## WORK ITEM
From the line with "560 | 561 | | | | |" through the line with "10000 | 103 | | | | |", repeat the entries verbatim, both end lines included, and add nothing.
::: SUPPLIED MATERIAL :::
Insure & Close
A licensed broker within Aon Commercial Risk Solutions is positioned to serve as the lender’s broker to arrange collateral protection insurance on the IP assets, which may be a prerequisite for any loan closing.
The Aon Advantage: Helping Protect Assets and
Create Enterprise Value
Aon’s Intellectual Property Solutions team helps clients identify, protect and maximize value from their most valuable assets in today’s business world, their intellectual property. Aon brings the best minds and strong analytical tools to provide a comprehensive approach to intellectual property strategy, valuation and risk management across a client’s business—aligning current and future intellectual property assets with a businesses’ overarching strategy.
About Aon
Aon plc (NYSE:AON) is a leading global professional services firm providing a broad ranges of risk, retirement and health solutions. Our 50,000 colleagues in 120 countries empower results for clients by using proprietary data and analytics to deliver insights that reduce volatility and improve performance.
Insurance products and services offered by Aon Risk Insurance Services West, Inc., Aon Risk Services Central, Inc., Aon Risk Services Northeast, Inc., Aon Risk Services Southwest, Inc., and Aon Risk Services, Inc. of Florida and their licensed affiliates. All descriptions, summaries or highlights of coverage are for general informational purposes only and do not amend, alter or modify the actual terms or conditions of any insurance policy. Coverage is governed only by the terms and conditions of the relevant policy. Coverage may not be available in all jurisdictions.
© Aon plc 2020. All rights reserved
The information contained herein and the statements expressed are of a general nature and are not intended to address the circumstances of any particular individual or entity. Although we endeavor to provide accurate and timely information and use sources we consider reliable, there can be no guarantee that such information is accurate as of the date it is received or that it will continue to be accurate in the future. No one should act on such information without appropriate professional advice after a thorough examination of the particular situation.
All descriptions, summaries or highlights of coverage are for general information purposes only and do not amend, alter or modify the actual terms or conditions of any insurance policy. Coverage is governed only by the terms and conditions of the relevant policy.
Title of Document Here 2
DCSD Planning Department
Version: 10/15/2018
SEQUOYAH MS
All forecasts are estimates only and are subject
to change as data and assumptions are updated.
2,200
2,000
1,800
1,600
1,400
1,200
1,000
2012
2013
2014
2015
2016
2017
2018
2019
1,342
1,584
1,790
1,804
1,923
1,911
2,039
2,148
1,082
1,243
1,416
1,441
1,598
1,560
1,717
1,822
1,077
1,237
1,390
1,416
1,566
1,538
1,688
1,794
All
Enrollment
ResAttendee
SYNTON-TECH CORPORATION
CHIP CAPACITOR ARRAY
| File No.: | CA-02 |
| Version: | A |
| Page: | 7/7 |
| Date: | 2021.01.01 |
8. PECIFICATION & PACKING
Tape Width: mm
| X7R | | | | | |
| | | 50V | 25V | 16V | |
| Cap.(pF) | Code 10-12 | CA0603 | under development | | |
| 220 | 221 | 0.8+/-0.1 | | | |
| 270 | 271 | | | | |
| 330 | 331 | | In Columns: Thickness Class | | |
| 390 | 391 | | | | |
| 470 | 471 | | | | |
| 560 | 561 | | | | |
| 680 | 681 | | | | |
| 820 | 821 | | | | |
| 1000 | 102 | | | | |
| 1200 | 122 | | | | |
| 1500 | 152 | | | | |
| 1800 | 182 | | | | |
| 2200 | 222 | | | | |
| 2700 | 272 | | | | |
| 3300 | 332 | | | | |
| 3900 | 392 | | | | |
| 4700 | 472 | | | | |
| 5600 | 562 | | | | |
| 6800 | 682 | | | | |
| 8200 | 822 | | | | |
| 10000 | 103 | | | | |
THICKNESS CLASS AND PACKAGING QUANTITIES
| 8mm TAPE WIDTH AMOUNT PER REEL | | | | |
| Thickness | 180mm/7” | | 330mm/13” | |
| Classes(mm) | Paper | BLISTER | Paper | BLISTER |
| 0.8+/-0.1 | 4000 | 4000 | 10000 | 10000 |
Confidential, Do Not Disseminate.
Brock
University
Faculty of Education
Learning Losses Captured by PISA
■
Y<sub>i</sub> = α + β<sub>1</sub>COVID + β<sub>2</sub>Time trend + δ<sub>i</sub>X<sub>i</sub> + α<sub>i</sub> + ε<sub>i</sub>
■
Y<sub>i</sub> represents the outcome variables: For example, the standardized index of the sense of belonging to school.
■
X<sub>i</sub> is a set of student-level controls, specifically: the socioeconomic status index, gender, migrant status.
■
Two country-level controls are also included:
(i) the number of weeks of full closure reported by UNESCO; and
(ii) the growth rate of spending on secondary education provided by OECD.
:::
## OUTPUT OF THE EXERCISE
| 560 | 561 | | | | |
| 680 | 681 | | | | |
| 820 | 821 | | | | |
| 1000 | 102 | | | | |
| 1200 | 122 | | | | |
| 1500 | 152 | | | | |
| 1800 | 182 | | | | |
| 2200 | 222 | | | | |
| 2700 | 272 | | | | |
| 3300 | 332 | | | | |
| 3900 | 392 | | | | |
| 4700 | 472 | | | | |
| 5600 | 562 | | | | |
| 6800 | 682 | | | | |
| 8200 | 822 | | | | |
| 10000 | 103 | | | | |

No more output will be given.